A somewhat alternative approach uses simple aggregates and a filter on the employee-hire count:
[code language="sql"]
with months as
( select 0 + rownum month_num
, to_char( to_date('01-'||rownum||'-2010', 'DD-MM-YYYY'), 'MONTH') month_name
from dual
connect
by level < 13
)
select months.month_name
, count(empno) "number of hires"
from emp e
right outer join
months
on extract(month from e.hiredate)= months.month_num
having count(empno) = 0
group
by months.month_name
, months.month_num
order
by months.month_num
[/code]
This next elaborate query shows the number of hired employees in each month per department. Again, using the PARTITION BY clause, the outer join has been applied to every department, instead of just once for every row in the MONTHS set. The result of this query would help to get an answer two the question: for each department – give me the months in which no employee was hired.
[code language="sql"]
with months as
( select 0 + rownum month_num
, to_char( to_date('01-'||rownum||'-2010', 'DD-MM-YYYY'), 'MONTH') month_name
from dual
connect
by level < 13
)
select months.month_name
, deptno department
, count(empno) "number of hires"
from emp e
partition by (deptno)
right outer join
months
on extract(month from e.hiredate)= months.month_num
group
by months.month_name
, months.month_num
, deptno
order
by months.month_num
, deptno
[/code]
Who in each department does not have a colleague with less experience
One way of reading this section title is: finding a record (EMP) for which there is not a next record (EMP) [where hiredate is more recent]. When a query can be expressed in terms of a next record, you should immediately think Analytical Functions, and more specifically: LEAD (and LAG).
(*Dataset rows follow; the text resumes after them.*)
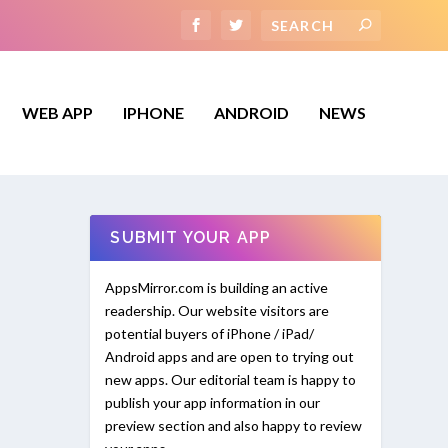
WEB APP
IPHONE
ANDROID
NEWS
SUBMIT YOUR APP
AppsMirror.com is building an active
readership. Our website visitors are
potential buyers of iPhone / iPad/
Android apps and are open to trying out
new apps. Our editorial team is happy to
publish your app information in our
preview section and also happy to review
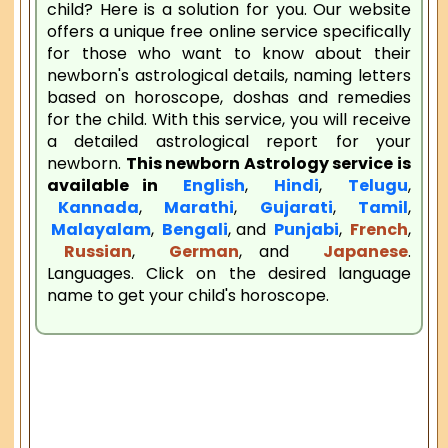
child? Here is a solution for you. Our website
offers a unique free online service specifically
for those who want to know about their
newborn's astrological details, naming letters
based on horoscope, doshas and remedies
for the child. With this service, you will receive
a detailed astrological report for your
newborn.
This newborn Astrology service is
available in
English
,
Hindi
,
Telugu
,
Kannada
,
Marathi
,
Gujarati
,
Tamil
,
Malayalam
,
Bengali
, and
Punjabi
,
French
,
Russian
,
German
, and
Japanese
.
Languages. Click on the desired language
name to get your child's horoscope.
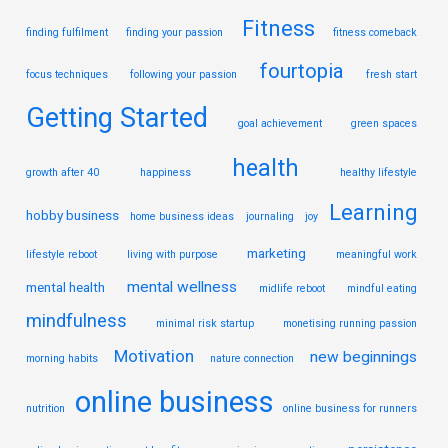
Fitness
finding fulfilment
finding your passion
fitness comeback
fourtopia
focus techniques
following your passion
fresh start
Getting Started
goal achievement
green spaces
health
growth after 40
happiness
healthy lifestyle
Learning
hobby business
home business ideas
journaling
joy
marketing
lifestyle reboot
living with purpose
meaningful work
mental wellness
mental health
midlife reboot
mindful eating
mindfulness
minimal risk startup
monetising running passion
Motivation
new beginnings
morning habits
nature connection
online business
nutrition
online business for runners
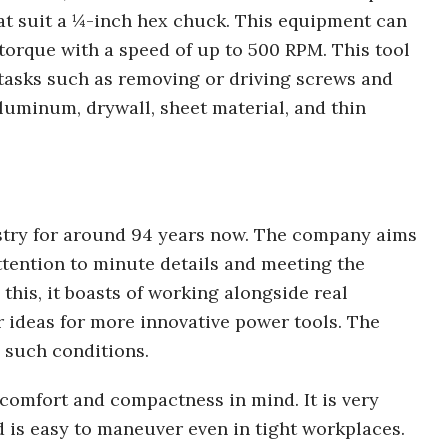
hat suit a ¼-inch hex chuck. This equipment can
f torque with a speed of up to 500 RPM. This tool
tasks such as removing or driving screws and
luminum, drywall, sheet material, and thin
stry for around 94 years now. The company aims
ttention to minute details and meeting the
this, it boasts of working alongside real
 ideas for more innovative power tools. The
 such conditions.
 comfort and compactness in mind. It is very
 is easy to maneuver even in tight workplaces.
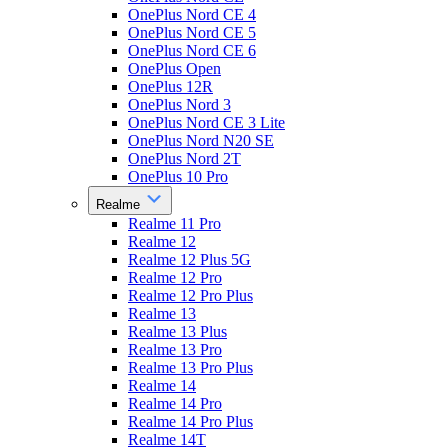
OnePlus Nord CE 4
OnePlus Nord CE 5
OnePlus Nord CE 6
OnePlus Open
OnePlus 12R
OnePlus Nord 3
OnePlus Nord CE 3 Lite
OnePlus Nord N20 SE
OnePlus Nord 2T
OnePlus 10 Pro
Realme
Realme 11 Pro
Realme 12
Realme 12 Plus 5G
Realme 12 Pro
Realme 12 Pro Plus
Realme 13
Realme 13 Plus
Realme 13 Pro
Realme 13 Pro Plus
Realme 14
Realme 14 Pro
Realme 14 Pro Plus
Realme 14T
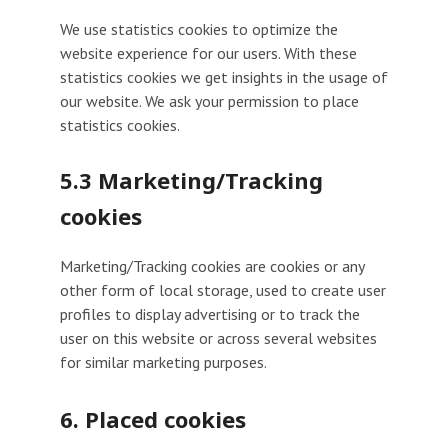
We use statistics cookies to optimize the
website experience for our users. With these
statistics cookies we get insights in the usage of
our website. We ask your permission to place
statistics cookies.
5.3 Marketing/Tracking
cookies
Marketing/Tracking cookies are cookies or any
other form of local storage, used to create user
profiles to display advertising or to track the
user on this website or across several websites
for similar marketing purposes.
6. Placed cookies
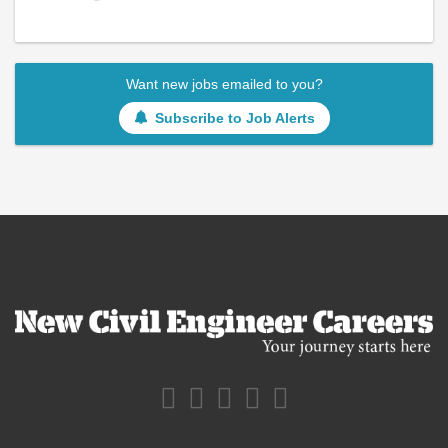
Want new jobs emailed to you?
Subscribe to Job Alerts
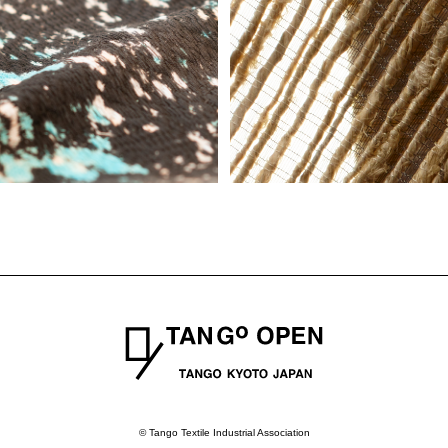
© Tango Textile Industrial Association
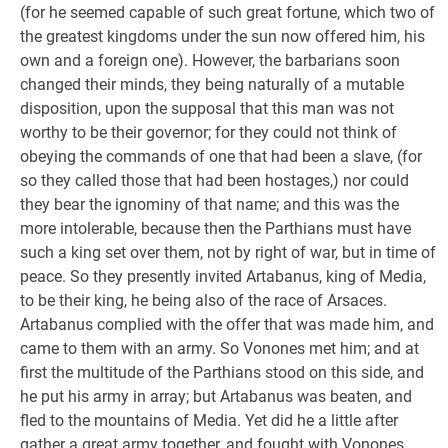
(for he seemed capable of such great fortune, which two of
the greatest kingdoms under the sun now offered him, his
own and a foreign one). However, the barbarians soon
changed their minds, they being naturally of a mutable
disposition, upon the supposal that this man was not
worthy to be their governor; for they could not think of
obeying the commands of one that had been a slave, (for
so they called those that had been hostages,) nor could
they bear the ignominy of that name; and this was the
more intolerable, because then the Parthians must have
such a king set over them, not by right of war, but in time of
peace. So they presently invited Artabanus, king of Media,
to be their king, he being also of the race of Arsaces.
Artabanus complied with the offer that was made him, and
came to them with an army. So Vonones met him; and at
first the multitude of the Parthians stood on this side, and
he put his army in array; but Artabanus was beaten, and
fled to the mountains of Media. Yet did he a little after
gather a great army together, and fought with Vonones,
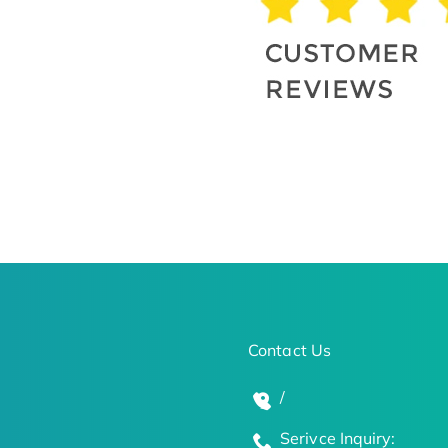
Contact Us
/
Serivce Inquiry:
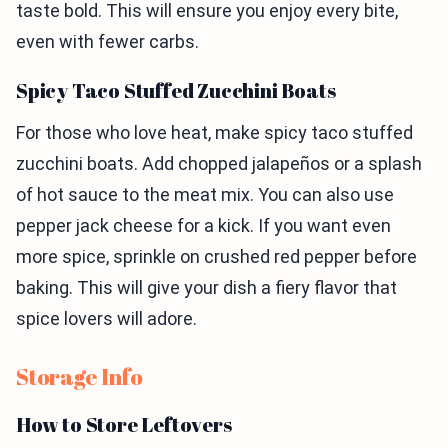
taste bold. This will ensure you enjoy every bite,
even with fewer carbs.
Spicy Taco Stuffed Zucchini Boats
For those who love heat, make spicy taco stuffed
zucchini boats. Add chopped jalapeños or a splash
of hot sauce to the meat mix. You can also use
pepper jack cheese for a kick. If you want even
more spice, sprinkle on crushed red pepper before
baking. This will give your dish a fiery flavor that
spice lovers will adore.
Storage Info
How to Store Leftovers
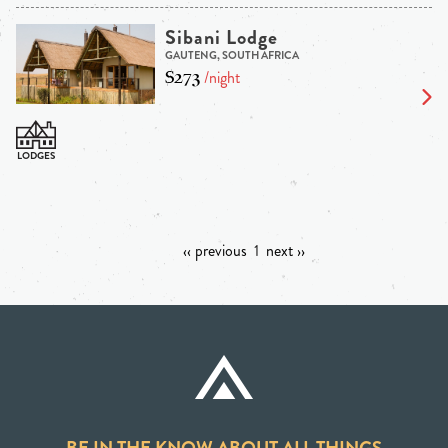
Sibani Lodge
GAUTENG, SOUTH AFRICA
$273
/night
‹‹ previous
1
next ››
BE IN THE KNOW ABOUT ALL THINGS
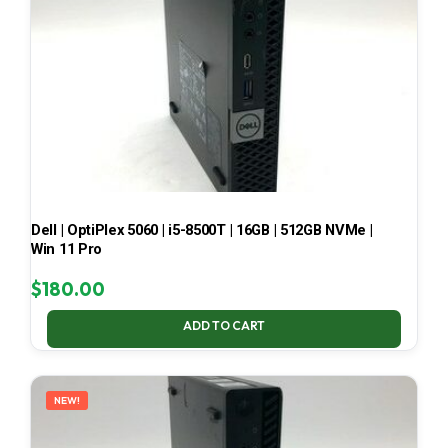
Dell | OptiPlex 5060 | i5-8500T | 16GB | 512GB NVMe |
Win 11 Pro
$
180.00
ADD TO CART
NEW!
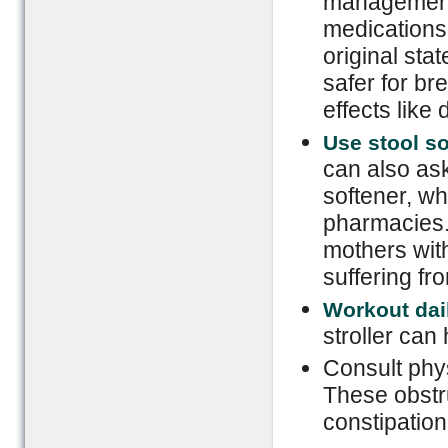
management
medications 
original sta
safer for br
effects like
Use stool so
can also ask
softener, wh
pharmacies.
mothers with
suffering f
Workout dai
stroller can 
Consult phy
These obstru
constipation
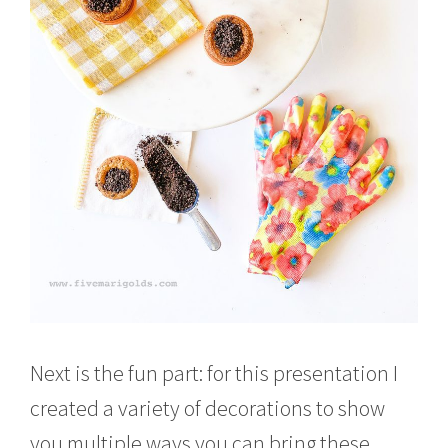
Next is the fun part: for this presentation I
created a variety of decorations to show
you multiple ways you can bring these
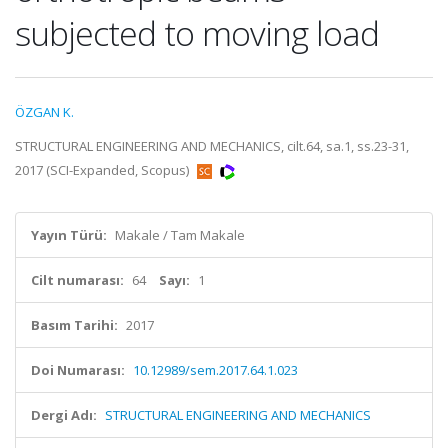
subjected to moving load
ÖZGAN K.
STRUCTURAL ENGINEERING AND MECHANICS, cilt.64, sa.1, ss.23-31,
2017 (SCI-Expanded, Scopus)
Yayın Türü:
Makale / Tam Makale
Cilt numarası:
64
Sayı:
1
Basım Tarihi:
2017
Doi Numarası:
10.12989/sem.2017.64.1.023
Dergi Adı:
STRUCTURAL ENGINEERING AND MECHANICS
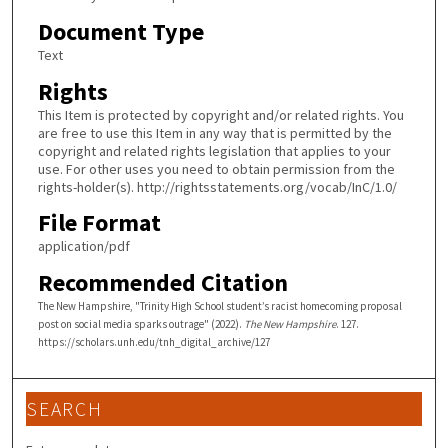
Document Type
Text
Rights
This Item is protected by copyright and/or related rights. You
are free to use this Item in any way that is permitted by the
copyright and related rights legislation that applies to your
use. For other uses you need to obtain permission from the
rights-holder(s). http://rightsstatements.org/vocab/InC/1.0/
File Format
application/pdf
Recommended Citation
The New Hampshire, "Trinity High School student’s racist homecoming proposal
post on social media sparks outrage" (2022).
The New Hampshire
. 127.
https://scholars.unh.edu/tnh_digital_archive/127
SEARCH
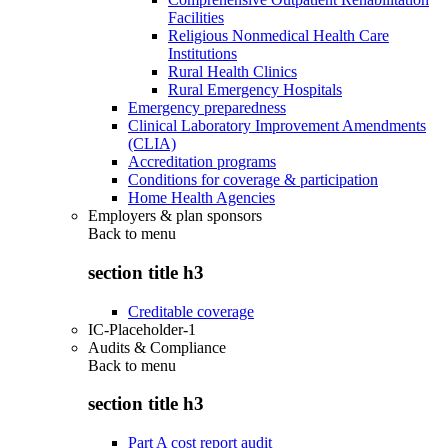
Facilities
Religious Nonmedical Health Care
Institutions
Rural Health Clinics
Rural Emergency Hospitals
Emergency preparedness
Clinical Laboratory Improvement Amendments
(CLIA)
Accreditation programs
Conditions for coverage & participation
Home Health Agencies
Employers & plan sponsors
Back to
menu
section title h3
Creditable coverage
IC-Placeholder-1
Audits & Compliance
Back to
menu
section title h3
Part A cost report audit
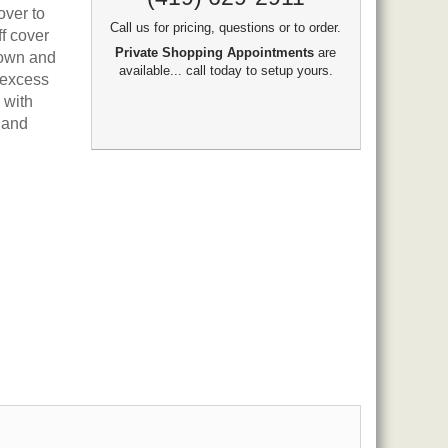
over to
Call us for pricing, questions or to order.
ff cover
Private Shopping Appointments
are
down and
available... call today to setup yours.
 excess
 with
 and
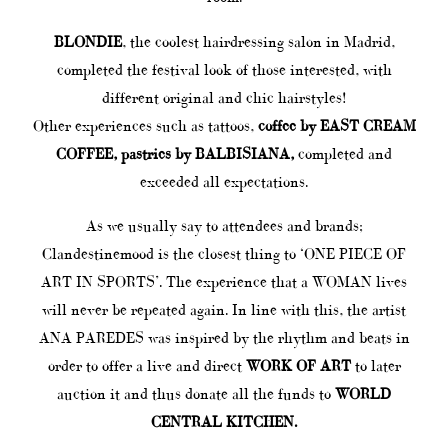
BLONDIE
, the coolest hairdressing salon in Madrid,
completed the festival look of those interested, with
different original and chic hairstyles!
Other experiences such as tattoos,
coffee by EAST CREAM
COFFEE,
pastries by BALBISIANA,
completed and
exceeded all expectations.
As we usually say to attendees and brands;
Clandestinemood is the closest thing to ‘ONE PIECE OF
ART IN SPORTS’. The experience that a WOMAN lives
will never be repeated again. In line with this, the artist
ANA PAREDES was inspired by the rhythm and beats in
order to offer a live and direct
WORK OF ART
to later
auction it and thus donate all the funds to
WORLD
CENTRAL KITCHEN.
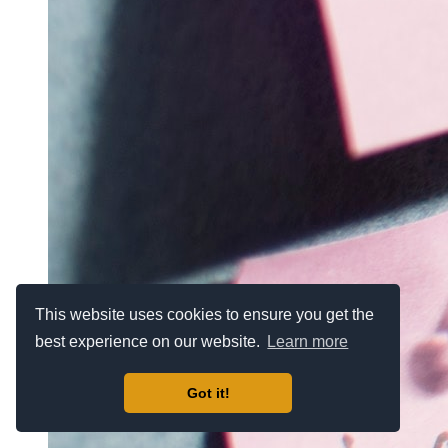
This website uses cookies to ensure you get the
best experience on our website.
Learn more
Got it!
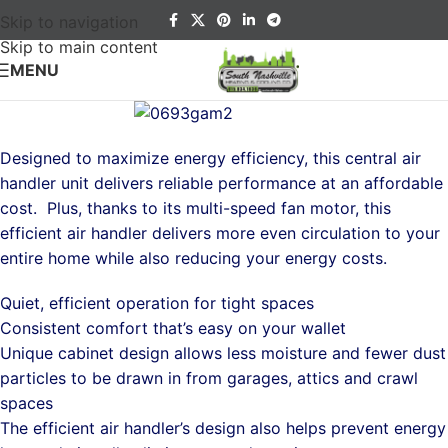
Skip to navigation
Skip to main content
MENU
Designed to maximize energy efficiency, this central air
handler unit delivers reliable performance at an affordable
cost. Plus, thanks to its multi-speed fan motor, this
efficient air handler delivers more even circulation to your
entire home while also reducing your energy costs.
Quiet, efficient operation for tight spaces
Consistent comfort that’s easy on your wallet
Unique cabinet design allows less moisture and fewer dust
particles to be drawn in from garages, attics and crawl
spaces
The efficient air handler’s design also helps prevent energy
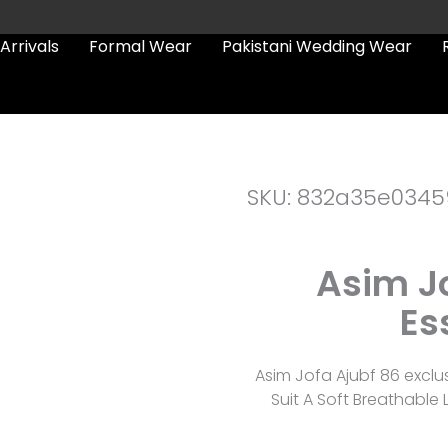
Arrivals
Formal Wear
Pakistani Wedding Wear
SKU: 832a35e0345
Asim Jo
Es
Asim Jofa Ajubf 86 excl
Suit A Soft Breathabl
Using lead we can look for the next less experienced colleague for each employee:
[code language="sql"]
select ename
, lead(ename) over (partition by deptno order by hiredate asc) next_less_experienced_in_dept
, deptno
, hiredate
from emp
order
by deptno
, hiredate
[/code]
Then we filter on those rows for which next_less_experienced_in_dept is null to find the most junior employees in each department.
[code language="sql"]
select ename
, deptno
from ( select ename
, lead(ename) over (partition by deptno order by hiredate asc) next_less_experienced_in_dept
, deptno
from emp
)
where next_less_experienced_in_dept is null
[/code]
Now it is easy to check if these least experienced employees are also the least-earners:
[code language="sql"]
select ename
, deptno
from ( select ename
, lead(ename) over (partition by deptno order by sal desc) next_less_paid_in_dept
, deptno
from emp
)
where next_less_paid_in_dept is null
[/code]
It turns out that MILLER and JAMES make an appearance in both result sets, ADAMS is least experiences in 20 yet SMITH makes less.
An alternative approach to the ‘find least experienced employees’, and even more compact, is this query:
[code language="sql"]
select deptno
, max(ename) keep (dense_rank last order by hiredate asc)
from emp
group
by deptno
[/code]
This query selects for each department the ename for the record that is ranked last when ordered by hiredate. I have never quite gotten used to this syntax, but it can be quite useful.
The equivalent for salary should be obvious:
[code language="sql"]
select deptno
, max(ename) keep (dense_rank last order by sal desc)
from emp
group
by deptno
[/code]
No Colleagues
Our final question in this article: which employees do not have a colleague in the same job (either in their own department or in the entire company)
[code language="sql"]
select ename
, deptno
, job
from ( select ename
, count(*) over (partition by job, deptno) -1 num_of_colleagues
, deptno
, job
from emp
)
where num_of_colleagues = 0
[/code]
It turns out that it is lonely both at the top and at the bottom (PRESIDENT, MANAGER and CLERK).